Call me crazy, but I think that McCain and Obama are basically the same. You might like to persuade me otherwise, but you've got to understand where I'm coming from.
First, when I classify people's politics, I think in terms of thousands of years of philosophy, not the last four years of American politics.
Second, despite its predictive power, I think the "left-right" spectrum is philosophically silly. Both views are illogical grabbags of positions held together by group identity. The philosophically insightful breakdown, rather, is the "statist-libertarian" spectrum.

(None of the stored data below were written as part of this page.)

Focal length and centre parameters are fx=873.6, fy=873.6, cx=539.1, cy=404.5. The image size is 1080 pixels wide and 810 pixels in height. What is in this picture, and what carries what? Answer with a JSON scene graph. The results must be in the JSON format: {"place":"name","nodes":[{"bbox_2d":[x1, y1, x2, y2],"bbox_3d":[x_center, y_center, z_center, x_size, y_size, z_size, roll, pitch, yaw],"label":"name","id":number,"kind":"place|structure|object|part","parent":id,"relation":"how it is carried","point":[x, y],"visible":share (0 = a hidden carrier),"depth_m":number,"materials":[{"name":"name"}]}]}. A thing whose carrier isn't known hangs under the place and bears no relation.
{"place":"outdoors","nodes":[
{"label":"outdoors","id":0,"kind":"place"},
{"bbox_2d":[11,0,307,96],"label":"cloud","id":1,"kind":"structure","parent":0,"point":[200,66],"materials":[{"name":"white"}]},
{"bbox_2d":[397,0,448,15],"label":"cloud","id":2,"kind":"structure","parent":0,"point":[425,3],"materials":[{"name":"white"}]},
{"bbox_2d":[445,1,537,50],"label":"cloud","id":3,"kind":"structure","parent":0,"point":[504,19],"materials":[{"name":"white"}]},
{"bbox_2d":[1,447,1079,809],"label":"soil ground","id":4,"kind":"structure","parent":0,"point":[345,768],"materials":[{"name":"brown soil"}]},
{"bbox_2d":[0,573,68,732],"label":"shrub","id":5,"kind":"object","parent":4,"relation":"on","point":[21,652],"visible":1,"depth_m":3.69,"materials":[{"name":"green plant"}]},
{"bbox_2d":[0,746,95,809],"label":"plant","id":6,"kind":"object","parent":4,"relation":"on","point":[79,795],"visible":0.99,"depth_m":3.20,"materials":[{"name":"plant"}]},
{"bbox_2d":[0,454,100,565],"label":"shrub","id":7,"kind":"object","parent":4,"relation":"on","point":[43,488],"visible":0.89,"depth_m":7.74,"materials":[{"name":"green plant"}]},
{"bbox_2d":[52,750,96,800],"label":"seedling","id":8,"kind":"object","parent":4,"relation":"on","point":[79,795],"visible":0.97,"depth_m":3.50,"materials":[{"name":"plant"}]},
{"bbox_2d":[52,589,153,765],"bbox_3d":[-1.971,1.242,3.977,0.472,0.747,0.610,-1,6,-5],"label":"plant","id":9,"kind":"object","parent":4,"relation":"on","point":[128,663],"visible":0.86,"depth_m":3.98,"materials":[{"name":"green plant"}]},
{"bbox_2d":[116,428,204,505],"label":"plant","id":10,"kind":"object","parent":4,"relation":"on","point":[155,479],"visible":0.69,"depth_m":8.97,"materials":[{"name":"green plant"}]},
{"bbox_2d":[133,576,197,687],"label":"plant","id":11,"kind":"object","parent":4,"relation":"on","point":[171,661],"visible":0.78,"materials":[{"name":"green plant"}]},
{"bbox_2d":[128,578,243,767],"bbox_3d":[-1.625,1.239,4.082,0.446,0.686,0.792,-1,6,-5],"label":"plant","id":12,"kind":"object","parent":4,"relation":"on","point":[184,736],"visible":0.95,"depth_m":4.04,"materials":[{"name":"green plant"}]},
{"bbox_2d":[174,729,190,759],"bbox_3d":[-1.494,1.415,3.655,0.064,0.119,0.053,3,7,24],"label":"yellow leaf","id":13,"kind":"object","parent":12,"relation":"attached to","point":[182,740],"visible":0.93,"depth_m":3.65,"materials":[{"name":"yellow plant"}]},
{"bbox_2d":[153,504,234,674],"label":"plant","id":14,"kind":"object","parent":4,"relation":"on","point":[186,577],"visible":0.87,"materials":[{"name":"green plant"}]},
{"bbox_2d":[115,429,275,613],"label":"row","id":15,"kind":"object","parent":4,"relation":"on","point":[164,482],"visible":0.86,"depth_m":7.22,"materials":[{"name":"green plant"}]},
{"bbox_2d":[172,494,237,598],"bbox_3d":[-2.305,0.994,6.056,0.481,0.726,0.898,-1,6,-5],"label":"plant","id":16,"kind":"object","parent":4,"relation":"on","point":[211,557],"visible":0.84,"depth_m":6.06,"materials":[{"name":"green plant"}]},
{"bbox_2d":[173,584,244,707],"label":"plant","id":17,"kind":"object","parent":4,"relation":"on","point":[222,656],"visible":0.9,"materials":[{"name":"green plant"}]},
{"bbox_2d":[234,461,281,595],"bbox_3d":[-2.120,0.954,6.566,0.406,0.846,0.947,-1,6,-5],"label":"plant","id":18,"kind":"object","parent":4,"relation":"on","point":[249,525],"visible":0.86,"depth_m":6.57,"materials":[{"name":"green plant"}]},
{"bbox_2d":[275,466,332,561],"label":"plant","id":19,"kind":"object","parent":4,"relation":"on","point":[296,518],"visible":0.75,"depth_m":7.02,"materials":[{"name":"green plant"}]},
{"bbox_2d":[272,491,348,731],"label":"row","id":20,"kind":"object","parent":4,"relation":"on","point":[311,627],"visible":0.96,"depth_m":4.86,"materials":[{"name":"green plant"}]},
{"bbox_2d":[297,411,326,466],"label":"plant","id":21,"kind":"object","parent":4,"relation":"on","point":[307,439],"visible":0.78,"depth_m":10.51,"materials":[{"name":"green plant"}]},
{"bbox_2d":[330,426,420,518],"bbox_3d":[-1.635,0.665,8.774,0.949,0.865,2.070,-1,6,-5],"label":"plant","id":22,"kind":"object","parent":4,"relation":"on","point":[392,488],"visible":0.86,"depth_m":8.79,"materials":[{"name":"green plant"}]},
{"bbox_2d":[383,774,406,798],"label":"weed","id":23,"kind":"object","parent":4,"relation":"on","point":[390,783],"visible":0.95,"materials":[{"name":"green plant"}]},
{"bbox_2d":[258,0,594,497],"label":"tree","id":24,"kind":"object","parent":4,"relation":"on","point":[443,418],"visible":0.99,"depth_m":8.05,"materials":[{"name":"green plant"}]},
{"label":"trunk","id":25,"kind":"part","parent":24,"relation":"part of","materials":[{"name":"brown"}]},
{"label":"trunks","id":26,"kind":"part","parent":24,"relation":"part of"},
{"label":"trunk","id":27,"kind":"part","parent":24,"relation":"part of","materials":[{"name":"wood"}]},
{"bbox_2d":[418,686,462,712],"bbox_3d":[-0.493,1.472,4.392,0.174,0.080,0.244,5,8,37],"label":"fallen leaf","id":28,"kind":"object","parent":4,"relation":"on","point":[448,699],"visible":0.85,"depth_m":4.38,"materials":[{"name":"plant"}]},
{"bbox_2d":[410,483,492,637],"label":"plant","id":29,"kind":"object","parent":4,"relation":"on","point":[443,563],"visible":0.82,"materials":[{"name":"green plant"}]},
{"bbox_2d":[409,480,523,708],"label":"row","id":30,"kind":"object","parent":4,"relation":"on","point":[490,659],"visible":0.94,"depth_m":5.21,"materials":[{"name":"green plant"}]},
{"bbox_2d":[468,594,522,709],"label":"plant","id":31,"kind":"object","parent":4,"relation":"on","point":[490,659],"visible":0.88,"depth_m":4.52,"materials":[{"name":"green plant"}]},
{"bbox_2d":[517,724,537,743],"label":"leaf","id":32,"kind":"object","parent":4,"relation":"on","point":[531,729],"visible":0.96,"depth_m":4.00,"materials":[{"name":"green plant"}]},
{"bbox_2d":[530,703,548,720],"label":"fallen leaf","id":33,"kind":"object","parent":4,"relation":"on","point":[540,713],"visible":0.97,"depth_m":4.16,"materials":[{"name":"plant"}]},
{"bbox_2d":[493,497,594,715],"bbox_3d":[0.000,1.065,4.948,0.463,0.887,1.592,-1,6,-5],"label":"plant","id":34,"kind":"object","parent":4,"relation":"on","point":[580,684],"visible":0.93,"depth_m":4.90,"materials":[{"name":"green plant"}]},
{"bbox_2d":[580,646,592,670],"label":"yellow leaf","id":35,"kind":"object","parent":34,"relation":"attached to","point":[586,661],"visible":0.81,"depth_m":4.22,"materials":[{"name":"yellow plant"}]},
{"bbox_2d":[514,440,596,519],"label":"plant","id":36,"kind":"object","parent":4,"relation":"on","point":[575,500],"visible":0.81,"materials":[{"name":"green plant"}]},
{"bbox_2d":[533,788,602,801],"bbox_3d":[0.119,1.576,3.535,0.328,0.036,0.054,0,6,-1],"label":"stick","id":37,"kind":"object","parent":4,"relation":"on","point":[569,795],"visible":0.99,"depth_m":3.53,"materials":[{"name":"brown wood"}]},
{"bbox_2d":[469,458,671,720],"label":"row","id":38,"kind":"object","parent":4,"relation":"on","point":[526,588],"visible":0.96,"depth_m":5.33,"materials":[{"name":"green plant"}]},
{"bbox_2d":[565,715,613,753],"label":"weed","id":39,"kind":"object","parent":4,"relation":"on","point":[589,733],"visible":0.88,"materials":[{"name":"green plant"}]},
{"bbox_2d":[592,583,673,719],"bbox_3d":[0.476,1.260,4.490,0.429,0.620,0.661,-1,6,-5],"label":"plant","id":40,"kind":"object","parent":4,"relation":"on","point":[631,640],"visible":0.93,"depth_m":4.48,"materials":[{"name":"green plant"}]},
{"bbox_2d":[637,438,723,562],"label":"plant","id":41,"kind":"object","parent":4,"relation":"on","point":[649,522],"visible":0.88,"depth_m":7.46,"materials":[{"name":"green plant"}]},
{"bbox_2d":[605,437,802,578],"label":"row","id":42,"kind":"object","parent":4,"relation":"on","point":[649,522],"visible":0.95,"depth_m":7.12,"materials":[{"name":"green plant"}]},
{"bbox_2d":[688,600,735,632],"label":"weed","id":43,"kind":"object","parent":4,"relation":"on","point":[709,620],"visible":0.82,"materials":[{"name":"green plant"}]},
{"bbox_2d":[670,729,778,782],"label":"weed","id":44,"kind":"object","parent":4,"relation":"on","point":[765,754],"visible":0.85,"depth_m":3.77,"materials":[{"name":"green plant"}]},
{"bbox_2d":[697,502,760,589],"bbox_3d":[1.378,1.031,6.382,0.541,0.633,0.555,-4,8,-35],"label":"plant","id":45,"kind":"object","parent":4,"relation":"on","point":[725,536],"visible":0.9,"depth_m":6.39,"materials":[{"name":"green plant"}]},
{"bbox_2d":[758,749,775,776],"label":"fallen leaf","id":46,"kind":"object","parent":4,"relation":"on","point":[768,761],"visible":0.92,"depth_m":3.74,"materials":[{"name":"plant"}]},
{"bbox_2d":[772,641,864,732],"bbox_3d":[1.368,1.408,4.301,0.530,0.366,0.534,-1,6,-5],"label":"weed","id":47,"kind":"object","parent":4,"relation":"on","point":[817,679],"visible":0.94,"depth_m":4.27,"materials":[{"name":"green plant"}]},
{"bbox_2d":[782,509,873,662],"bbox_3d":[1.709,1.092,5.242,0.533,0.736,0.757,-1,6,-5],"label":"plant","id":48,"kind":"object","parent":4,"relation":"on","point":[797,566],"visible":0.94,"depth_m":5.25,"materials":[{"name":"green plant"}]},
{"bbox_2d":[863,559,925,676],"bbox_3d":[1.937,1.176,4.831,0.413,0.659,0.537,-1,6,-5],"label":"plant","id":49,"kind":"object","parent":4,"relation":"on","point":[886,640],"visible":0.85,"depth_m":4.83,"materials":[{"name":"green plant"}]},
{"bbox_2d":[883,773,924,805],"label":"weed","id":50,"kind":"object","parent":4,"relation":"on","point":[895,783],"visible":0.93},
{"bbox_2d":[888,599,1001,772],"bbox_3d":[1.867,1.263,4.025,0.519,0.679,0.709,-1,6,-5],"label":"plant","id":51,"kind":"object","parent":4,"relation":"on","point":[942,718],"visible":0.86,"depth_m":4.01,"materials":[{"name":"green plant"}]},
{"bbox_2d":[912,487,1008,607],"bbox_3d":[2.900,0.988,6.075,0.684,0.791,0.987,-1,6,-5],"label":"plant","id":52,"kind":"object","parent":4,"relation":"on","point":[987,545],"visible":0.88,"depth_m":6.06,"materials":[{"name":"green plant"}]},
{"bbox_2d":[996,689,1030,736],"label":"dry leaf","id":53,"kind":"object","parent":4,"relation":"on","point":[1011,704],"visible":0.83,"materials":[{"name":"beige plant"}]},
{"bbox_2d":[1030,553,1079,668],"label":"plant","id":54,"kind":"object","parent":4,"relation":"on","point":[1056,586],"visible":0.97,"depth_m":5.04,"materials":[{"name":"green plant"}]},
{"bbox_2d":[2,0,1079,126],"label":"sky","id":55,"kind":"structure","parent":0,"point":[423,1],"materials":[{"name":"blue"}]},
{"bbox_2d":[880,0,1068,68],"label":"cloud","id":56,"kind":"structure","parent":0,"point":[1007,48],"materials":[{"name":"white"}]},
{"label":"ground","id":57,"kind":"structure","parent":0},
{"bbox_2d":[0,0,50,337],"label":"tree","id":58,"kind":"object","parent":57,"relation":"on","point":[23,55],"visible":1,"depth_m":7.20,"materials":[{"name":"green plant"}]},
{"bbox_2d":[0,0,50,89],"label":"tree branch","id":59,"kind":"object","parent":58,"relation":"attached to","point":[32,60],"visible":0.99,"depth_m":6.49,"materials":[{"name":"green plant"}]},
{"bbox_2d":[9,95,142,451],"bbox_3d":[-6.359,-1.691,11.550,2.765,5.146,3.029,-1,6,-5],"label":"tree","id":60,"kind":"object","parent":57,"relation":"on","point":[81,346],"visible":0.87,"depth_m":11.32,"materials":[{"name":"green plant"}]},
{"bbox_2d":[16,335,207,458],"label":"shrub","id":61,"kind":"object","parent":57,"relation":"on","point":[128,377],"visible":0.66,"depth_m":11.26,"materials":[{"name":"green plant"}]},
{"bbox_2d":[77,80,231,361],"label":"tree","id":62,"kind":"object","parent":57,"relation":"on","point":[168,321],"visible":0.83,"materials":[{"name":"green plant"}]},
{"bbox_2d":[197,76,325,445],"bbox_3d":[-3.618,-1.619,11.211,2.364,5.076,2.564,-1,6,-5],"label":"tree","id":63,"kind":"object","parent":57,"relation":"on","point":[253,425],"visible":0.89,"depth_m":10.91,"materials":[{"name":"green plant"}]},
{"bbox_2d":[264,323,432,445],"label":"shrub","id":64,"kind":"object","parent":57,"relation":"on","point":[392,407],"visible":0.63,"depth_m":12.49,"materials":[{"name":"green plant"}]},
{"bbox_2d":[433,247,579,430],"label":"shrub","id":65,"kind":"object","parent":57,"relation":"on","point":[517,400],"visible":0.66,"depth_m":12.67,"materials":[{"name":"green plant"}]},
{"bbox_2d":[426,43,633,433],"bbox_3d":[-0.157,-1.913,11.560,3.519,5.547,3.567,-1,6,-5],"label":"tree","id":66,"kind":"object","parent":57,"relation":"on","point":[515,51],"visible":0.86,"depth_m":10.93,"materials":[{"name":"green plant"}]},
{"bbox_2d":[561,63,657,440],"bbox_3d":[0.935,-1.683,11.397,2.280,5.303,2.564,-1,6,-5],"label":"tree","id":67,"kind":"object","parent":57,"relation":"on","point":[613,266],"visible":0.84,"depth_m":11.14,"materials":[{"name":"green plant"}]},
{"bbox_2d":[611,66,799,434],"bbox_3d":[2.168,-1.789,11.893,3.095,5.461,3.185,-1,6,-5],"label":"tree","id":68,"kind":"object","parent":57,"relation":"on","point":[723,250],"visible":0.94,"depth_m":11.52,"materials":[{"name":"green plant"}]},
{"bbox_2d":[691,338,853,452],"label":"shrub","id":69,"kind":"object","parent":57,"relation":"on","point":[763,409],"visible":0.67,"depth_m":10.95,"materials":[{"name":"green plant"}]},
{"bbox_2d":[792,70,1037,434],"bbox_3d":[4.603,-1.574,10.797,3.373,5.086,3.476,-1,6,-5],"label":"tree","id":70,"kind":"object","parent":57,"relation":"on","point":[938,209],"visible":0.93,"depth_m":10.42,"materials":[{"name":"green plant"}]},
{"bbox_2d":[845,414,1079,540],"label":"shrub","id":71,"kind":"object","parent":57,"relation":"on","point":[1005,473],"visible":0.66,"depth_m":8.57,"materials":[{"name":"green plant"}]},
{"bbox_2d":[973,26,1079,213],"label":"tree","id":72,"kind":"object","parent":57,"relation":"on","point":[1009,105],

Here's the best way to sum up my outlook: The endpoints of the political spectrum are not the "far left" Michael Moore and the "far right" Rush Limbaugh, but the totalitarian Josef Stalin and the anarcho-capitalist Murray Rothbard. Is it any wonder that McCain and Obama look practically the same to me?
You might think I'm bringing this up merely to rain on the upcoming political parade. But my real motive is more academic. In a forthcoming issue of Critical Review, Donald Wittman argues that the belief gap between economists and the public isn't that big. That gave me an idea: Even though I don't see the disagreement between America's far left and far right as a big deal, most people do. So to answer Wittman, I compared the size of the disagreement between economists and the public to the size of the disagreement between America's far left and far right:
...Wittman could grant all these
points, but respond, "I'm still not convinced that the disagreement between
economists and the public is big." To get some perspective, I calculated belief
gaps between laymen of the far left (very liberal Democrats) and laymen of the
far right (very conservative Republicans). For the SAEE's 37 questions, the
average absolute value of this belief gap is .30 on a 0-2 scale. I also
calculated belief gaps between Ph.D. economists and the general public. All
else equal, the average absolute value of this belief gap is .52. In other
words, the belief gap between economists and the public is more than 70 percent larger than the belief gap
between America's far left and far right. If that isn't big, what is?
Admittedly, the belief gap between economists and the public is pretty small compared to the gap between Stalin and Rothbard. Even if the median voter were an economist, I'd still have plenty to complain about. Nevertheless, the belief gap between economists and the public is big compared to the gap between Moore and Limbaugh - and in the eyes of most people, that gap is a very big deal indeed.